A few years ago, my ex and I got a fish.

The idea of changing the fish filter every two weeks, for 15 some odd bucks a pop really didn't appeal to me.

Spent a few days thinking; then remembered a friend of mine in the city use to keep bamboo in the tank with his fish... And I had been thinking a lot about mimicking nature with designs; which had me thinking about plants around a pond or lake, and how they must interact some how together.

A short Google search later I was reading about Aquaponics, the art of keeping fish in a tank, and plants above or in the tank to clean the water of the fish waste.

The fish produce plant food, the plants produce clean healthy water for the fish.

This process works so well that my fish (R.I.P. all of you.) used to get very excited when the flow was turned on, and would physically become more active and playful.

I have learned to reduce the scale, using sub-aquatic black mystery snails; so as to not even require fish.

The snails do not eat living plant matter, and are easy to feed; I also feed them algae pucks from time to time; and they enjoy sticks also; making them very cheap to keep; they breed their population levels to correspond with their food levels; and you can generate an unlimited amount of them from a single snail who can breed with itself.


.Snail Army.
I have two styles of systems running in my apartment; one is electric free; which I developed through trial and error, and reading a lot; and the other is the traditional aquaponics set up with an electric pump.

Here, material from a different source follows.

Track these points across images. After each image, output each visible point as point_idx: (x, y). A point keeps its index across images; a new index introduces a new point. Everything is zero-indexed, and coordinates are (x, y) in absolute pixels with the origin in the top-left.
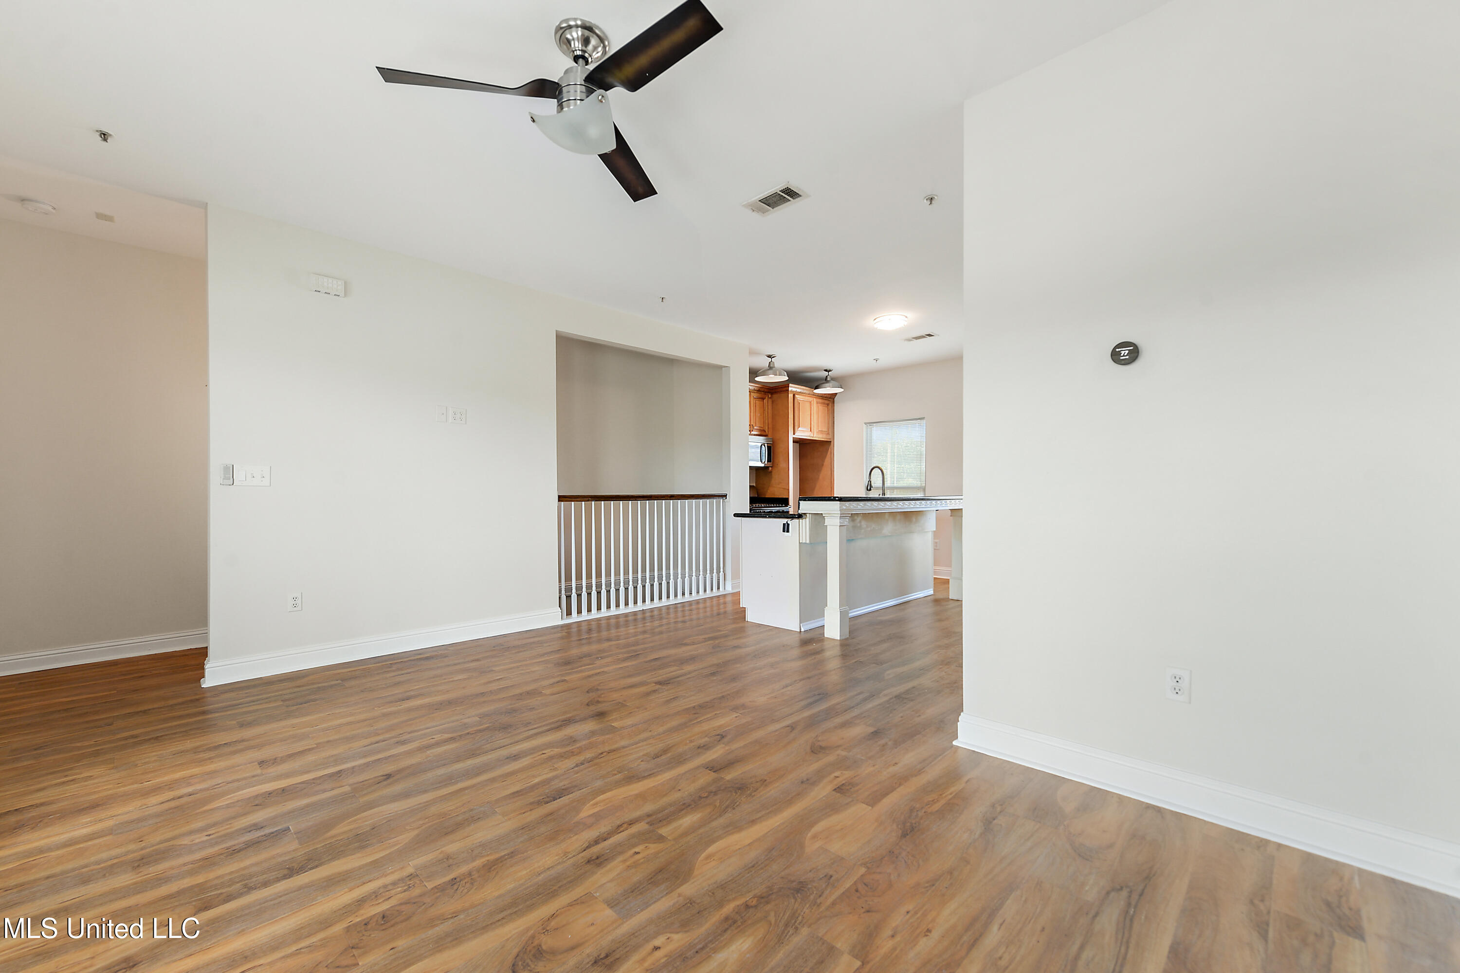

 The traditional set up; with a pump, a grow bed, and an aquarium; the stainless steel bowl acts as a splash guard/catchment sort of thing, and has holes popped in it's side and bottom for draining; the drop of the water into the tank also generates more oxygen in the environment, which is good for both the aquatic animals and the plants.


 This is a simple, half broken pump I salvaged from the garbage, and it works fine for getting the water up to the grow bed.

Using a potable water tube, and a O Ring clamp to attach it to the pumps little nozzle thing; it runs up to the grow bed, into the back, where it distributes through the roots, and out the drain nozzle back into the tank.

The water catchment keeps splashing down, puts the water into a circular motion (Superstition or science? Ask Viktor Schauberger... Then it drops into the main tank, oxygenating along the way.



 This is the pumpless system I worked out; it's one large bucket, with lava rocks for a base; filled with a couple three or four inches of water, deep.

The smaller bucket is the grow bed, filled with soil; with a layer of lava rocks below the soil at the bottom; and several, as need be; holes drilled in the bottom, so that the soil can wick the water up.